NASB (UPDATED) TEXT: 145:17-21
 17The Lord is righteous in all His ways
 And kind in all His deeds.
 18The Lord is near to all who call upon Him,
 To all who call upon Him in truth.
 19He will fulfill the desire of those who fear Him;
 He will also hear their cry and will save them.
 20The Lord keeps all who love Him,
 But all the wicked He will destroy.
 21My mouth will speak the praise of the Lord,
 And all flesh will bless His holy name forever and ever.

145:17 "And kind in all His deeds" This is the Hebrew word hesed, which speaks of God's covenant loyalty. It was used earlier in Ps. 145:8 to describe God's character and here to describe God's acts.

145:18 "The Lord is near" This is an emphasis on the eminence of God, while Ps. 145:5 is denoting His transcendence, cf. Ps. 34:18; 119:151; and especially Deut. 4:7.

▣ "To all who call upon Him" There is a series of conditions (i.e., Ps. 145:18-20). It must be remembered that all of God's covenants are unconditional on His part but conditional on human response. These four conditions speak of repentance and faith, both initial and ongoing, on the part of the people of God. See notes at Rom. 10:9-13 online.

145:19 "those who fear Him" See Special Topic: Fear (OT).

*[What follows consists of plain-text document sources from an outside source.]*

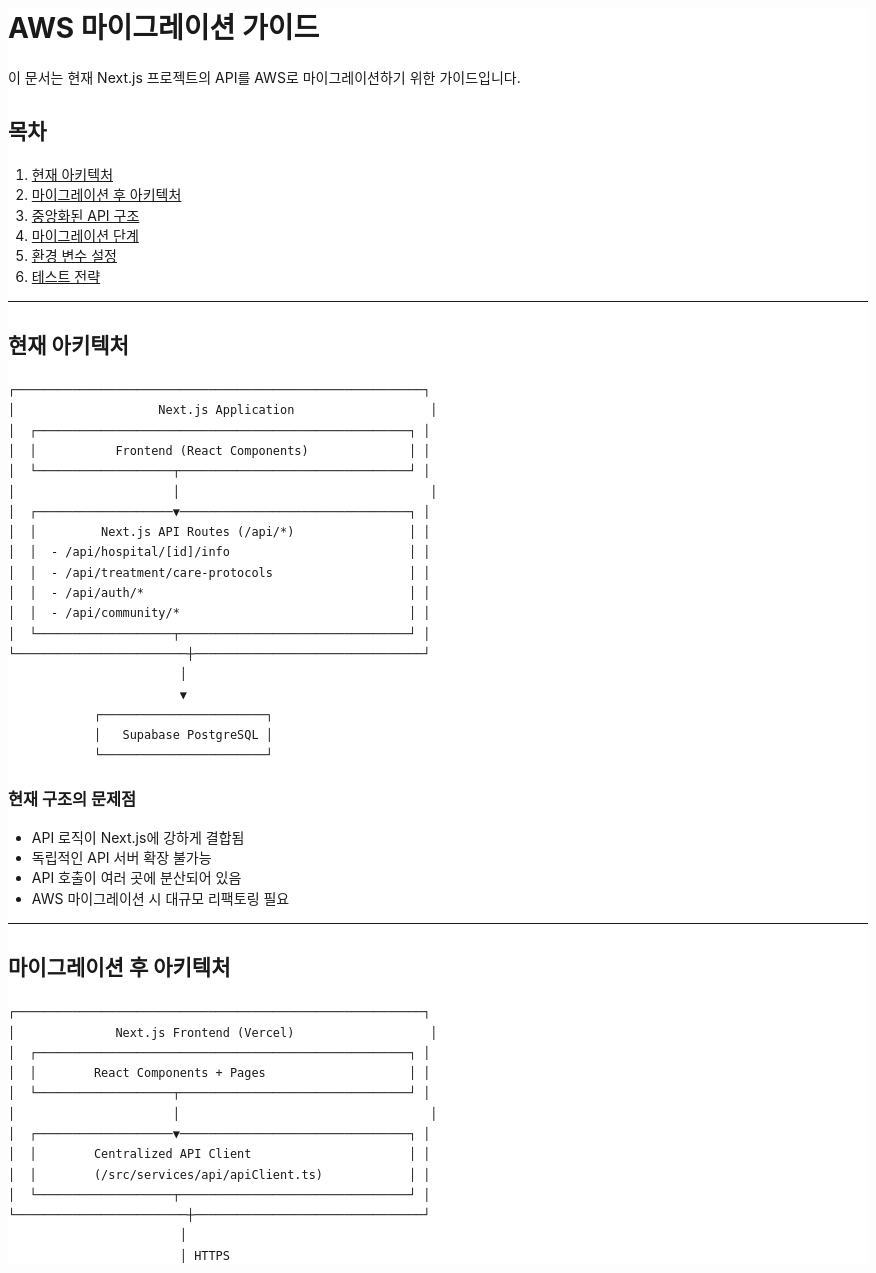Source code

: # AWS 마이그레이션 가이드

이 문서는 현재 Next.js 프로젝트의 API를 AWS로 마이그레이션하기 위한 가이드입니다.

## 목차
1. [현재 아키텍처](#현재-아키텍처)
2. [마이그레이션 후 아키텍처](#마이그레이션-후-아키텍처)
3. [중앙화된 API 구조](#중앙화된-api-구조)
4. [마이그레이션 단계](#마이그레이션-단계)
5. [환경 변수 설정](#환경-변수-설정)
6. [테스트 전략](#테스트-전략)

---

## 현재 아키텍처

```
┌─────────────────────────────────────────────────────────┐
│                    Next.js Application                   │
│  ┌────────────────────────────────────────────────────┐ │
│  │           Frontend (React Components)              │ │
│  └───────────────────┬────────────────────────────────┘ │
│                      │                                   │
│  ┌───────────────────▼────────────────────────────────┐ │
│  │         Next.js API Routes (/api/*)                │ │
│  │  - /api/hospital/[id]/info                         │ │
│  │  - /api/treatment/care-protocols                   │ │
│  │  - /api/auth/*                                     │ │
│  │  - /api/community/*                                │ │
│  └───────────────────┬────────────────────────────────┘ │
└────────────────────────┼────────────────────────────────┘
                        │
                        ▼
            ┌───────────────────────┐
            │   Supabase PostgreSQL │
            └───────────────────────┘
```

### 현재 구조의 문제점
- API 로직이 Next.js에 강하게 결합됨
- 독립적인 API 서버 확장 불가능
- API 호출이 여러 곳에 분산되어 있음
- AWS 마이그레이션 시 대규모 리팩토링 필요

---

## 마이그레이션 후 아키텍처

```
┌─────────────────────────────────────────────────────────┐
│              Next.js Frontend (Vercel)                   │
│  ┌────────────────────────────────────────────────────┐ │
│  │        React Components + Pages                    │ │
│  └───────────────────┬────────────────────────────────┘ │
│                      │                                   │
│  ┌───────────────────▼────────────────────────────────┐ │
│  │        Centralized API Client                      │ │
│  │        (/src/services/api/apiClient.ts)            │ │
│  └───────────────────┬────────────────────────────────┘ │
└────────────────────────┼────────────────────────────────┘
                        │
                        │ HTTPS
```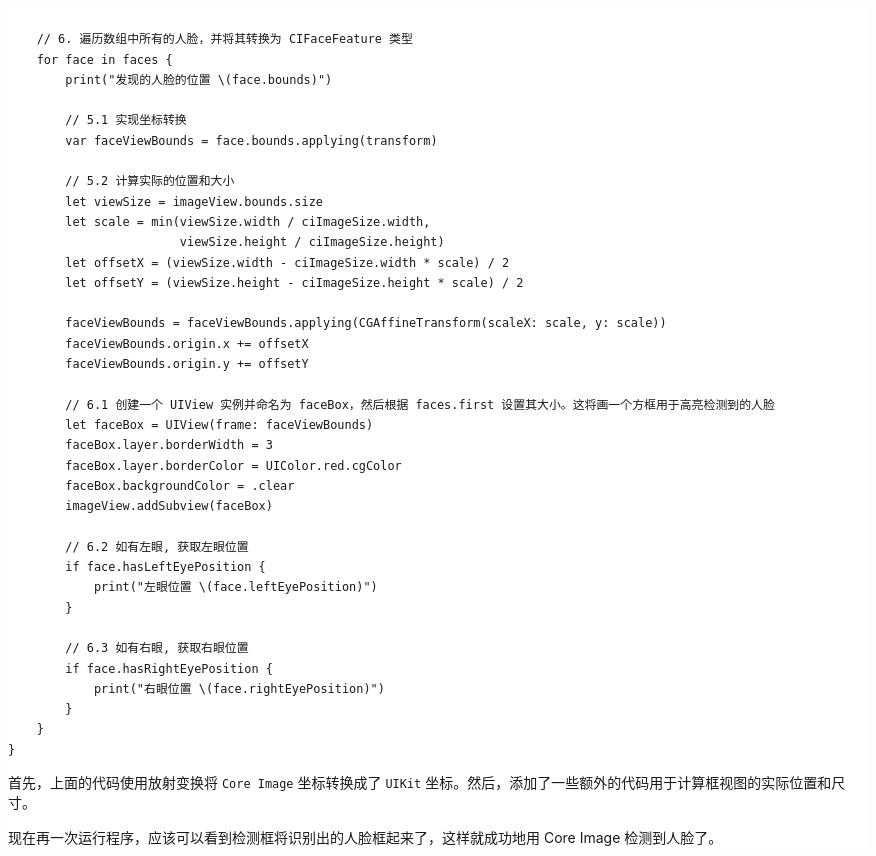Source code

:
 ```
    
    // 6. 遍历数组中所有的人脸，并将其转换为 CIFaceFeature 类型
    for face in faces {
        print("发现的人脸的位置 \(face.bounds)")
        
        // 5.1 实现坐标转换
        var faceViewBounds = face.bounds.applying(transform)
        
        // 5.2 计算实际的位置和大小
        let viewSize = imageView.bounds.size
        let scale = min(viewSize.width / ciImageSize.width,
                        viewSize.height / ciImageSize.height)
        let offsetX = (viewSize.width - ciImageSize.width * scale) / 2
        let offsetY = (viewSize.height - ciImageSize.height * scale) / 2
        
        faceViewBounds = faceViewBounds.applying(CGAffineTransform(scaleX: scale, y: scale))
        faceViewBounds.origin.x += offsetX
        faceViewBounds.origin.y += offsetY
        
        // 6.1 创建一个 UIView 实例并命名为 faceBox，然后根据 faces.first 设置其大小。这将画一个方框用于高亮检测到的人脸
        let faceBox = UIView(frame: faceViewBounds)
        faceBox.layer.borderWidth = 3
        faceBox.layer.borderColor = UIColor.red.cgColor
        faceBox.backgroundColor = .clear
        imageView.addSubview(faceBox)
        
        // 6.2 如有左眼, 获取左眼位置
        if face.hasLeftEyePosition {
            print("左眼位置 \(face.leftEyePosition)")
        }
        
        // 6.3 如有右眼, 获取右眼位置
        if face.hasRightEyePosition {
            print("右眼位置 \(face.rightEyePosition)")
        }
    }
}
```

首先，上面的代码使用放射变换将 `Core Image` 坐标转换成了 `UIKit` 坐标。然后，添加了一些额外的代码用于计算框视图的实际位置和尺寸。

现在再一次运行程序，应该可以看到检测框将识别出的人脸框起来了，这样就成功地用 Core Image 检测到人脸了。
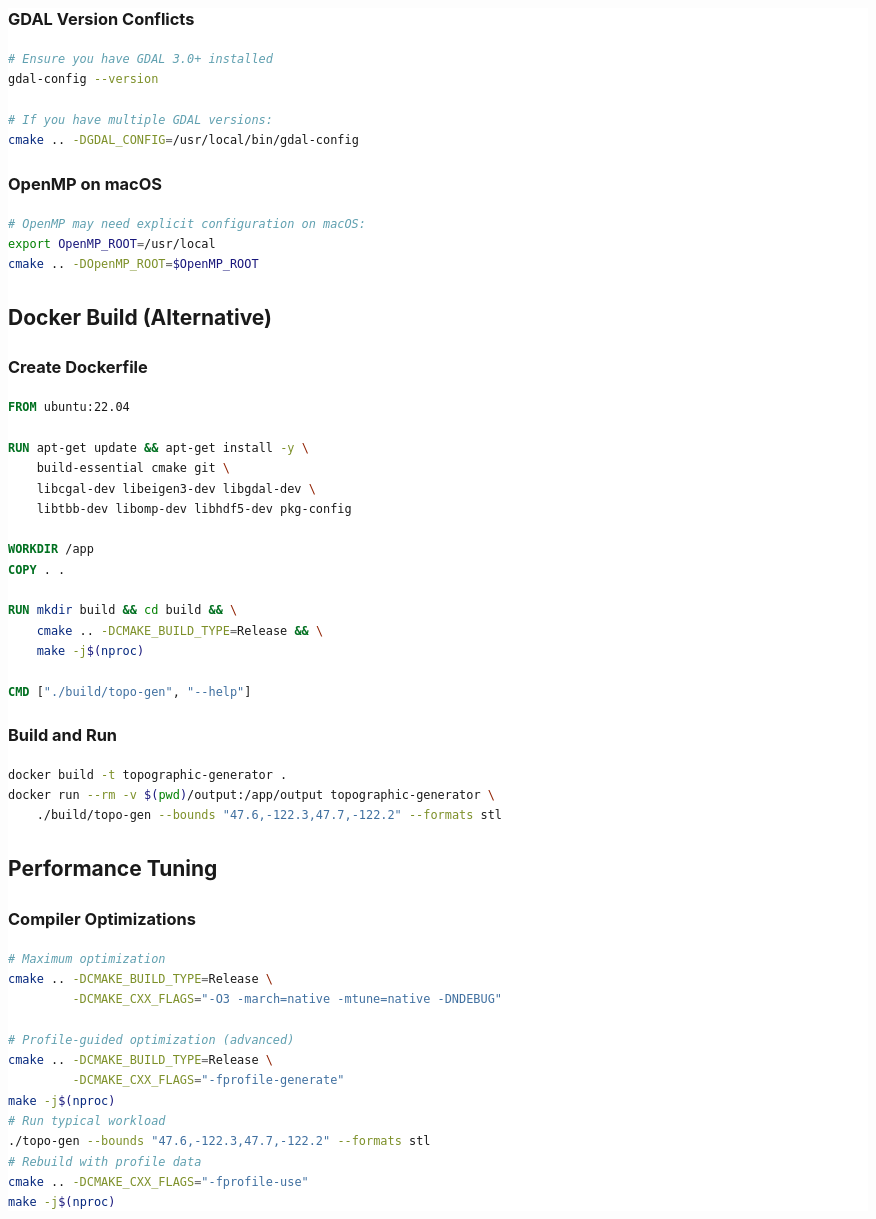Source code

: ### GDAL Version Conflicts
```bash
# Ensure you have GDAL 3.0+ installed
gdal-config --version

# If you have multiple GDAL versions:
cmake .. -DGDAL_CONFIG=/usr/local/bin/gdal-config
```

### OpenMP on macOS
```bash
# OpenMP may need explicit configuration on macOS:
export OpenMP_ROOT=/usr/local
cmake .. -DOpenMP_ROOT=$OpenMP_ROOT
```

## Docker Build (Alternative)

### Create Dockerfile
```dockerfile
FROM ubuntu:22.04

RUN apt-get update && apt-get install -y \
    build-essential cmake git \
    libcgal-dev libeigen3-dev libgdal-dev \
    libtbb-dev libomp-dev libhdf5-dev pkg-config

WORKDIR /app
COPY . .

RUN mkdir build && cd build && \
    cmake .. -DCMAKE_BUILD_TYPE=Release && \
    make -j$(nproc)

CMD ["./build/topo-gen", "--help"]
```

### Build and Run
```bash
docker build -t topographic-generator .
docker run --rm -v $(pwd)/output:/app/output topographic-generator \
    ./build/topo-gen --bounds "47.6,-122.3,47.7,-122.2" --formats stl
```

## Performance Tuning

### Compiler Optimizations
```bash
# Maximum optimization
cmake .. -DCMAKE_BUILD_TYPE=Release \
         -DCMAKE_CXX_FLAGS="-O3 -march=native -mtune=native -DNDEBUG"

# Profile-guided optimization (advanced)
cmake .. -DCMAKE_BUILD_TYPE=Release \
         -DCMAKE_CXX_FLAGS="-fprofile-generate"
make -j$(nproc)
# Run typical workload
./topo-gen --bounds "47.6,-122.3,47.7,-122.2" --formats stl
# Rebuild with profile data
cmake .. -DCMAKE_CXX_FLAGS="-fprofile-use"
make -j$(nproc)
```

145:20 "But all the wicked He will destroy" This does not speak of annihilation in death but of physical judgment, cf. Ezek. 14:9; Amos 9:8; Hab. 2:2 (see Robert Girdlestone, Synonyms of the Old Testament, p. 178).

145:21 "And all flesh will bless His holy name forever and ever" Again, this is like Ps. 145:1 and 3. It is not an affirmation of an afterlife, but that certainly is implied, as in Phil. 2:6-11.

DISCUSSION QUESTIONS

This is a study guide commentary which means that you are responsible for your own interpretation of the Bible. Each of us must walk n the light we have. You, the Bible, and the Holy Spirit are priority in interpretation. You must not relinquish this to a commentator.

These discussion questions are provided to help you think through the major issues of this section of the book. They are meant to be thought provoking, not definitive.

1. List the praise-worthy attributes of God.

2. This Psalm refers to YHWH's acts in several verses and in several ways. What acts is it referring to?

3. How does Ps. 145:8-16 (and 145:21) communicate YHWH's universal love?

4. Who are "the godly ones" of Ps. 145:10?

5. Who are "the sons of men" of Ps. 145:12?

6. Does the OT focus on an eternal kingdom or a millennium?

7. How does the "transcendence" of Ps. 145:5 relate to the "eminence" of Ps. 145:18?

8. List the four conditions of Ps. 145:18-20 which relate to faithful followers.